Gordon: Yeah, we’ve heard that before. We heard it about FIFA. We heard it about Madden. We heard it about Microsoft Flight Simulator. We heard it about Microsoft’s golf game. We kind of heard it about Ultima. We heard it about the early days of Activision. The new generation of technology always obsoletes stuff.

For some period of time maybe they’ll be hard to dislodge. Online, when there’s a social network effect, it tends to last longer than predicted. I think World of Warcraft has sustained itself for longer than Bobby Kotick probably expected when he first invested in it. Rock Band didn’t last as long.

Kim Kardashian
GamesBeat: Kim Kardashian’s on top now. She brought the old brands back again, brands on top of mobile.

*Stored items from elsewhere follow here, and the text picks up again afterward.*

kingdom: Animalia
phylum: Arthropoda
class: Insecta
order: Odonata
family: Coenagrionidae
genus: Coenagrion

Gordon: We’ve seen that before too. The dislodge thing, having been involved in EA Sports forever — you just know that if you screw up a little bit — watch Sega, which owned the world once. You can do a string of stupid things and next thing you know, you’re wondering where your first-class ticket went to. The stay-thirsty attitude is important. You have to keep inventing. You rest on your laurels, you can get away with it for three months, but not three years.

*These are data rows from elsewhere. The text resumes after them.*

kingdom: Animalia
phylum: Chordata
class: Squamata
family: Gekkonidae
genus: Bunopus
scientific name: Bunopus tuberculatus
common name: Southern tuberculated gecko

GamesBeat: What’s your feeling now about the golden age of gaming?

Gordon: We’re still in it. When I said that, I imagined there would be some billion-dollar-a-year online games. We blew right through that. Who would have predicted, 10 years ago, that games would create billionaires? It did it in music and in movies, though. I hadn’t thought about that as a filter before.

In terms of game quality, I don’t have a sense that the Metacritic of popular games now is higher than ever. There’s been a divergence of taste. But boy, you look at some of the console games—Their resolution and storytelling is what we imagined 20 years ago. The size of mobile games is beyond what we imagined 20 years ago. Call of Duty is selling more units per iteration than we imagined 20 years ago.

The audience is broader and more engaged than we thought possible. The hits are bigger than we imagined. But going to market is harder. Maybe it seemed easier to me than many because at Electronic Arts we had so much focus on the retail channel. But at EA we could figure out a formula for going to market that lasted five years at a time. Mobile is still being invented.

By any measure, there are more people making games. You look at something like Minecraft. That was unimaginable even 10 years ago, the scope of success and engagement. Minecraft is like Counter-Strike times 20. So the golden age of gaming is being tinged with platinum.

GamesBeat: What do you think of the opportunities for indie game developers?

Gordon: When I learned about indie movies, it was mostly from reading books. When Miramax took off, all the indie moviemakers wanted to do was get paid as if they were doing features. They wanted to be proudly independent, but make real money. Miramax delivered some of that, or at least got you a little more money and a better shot at Academy Awards.

We don’t really have a Miramax for indie games. None of the channels for indie games have turned out to work very well. The only place where indie games continue to have a clear home is on PC. Google Play and Apple are both pretty hard for stand-alone companies to deal with.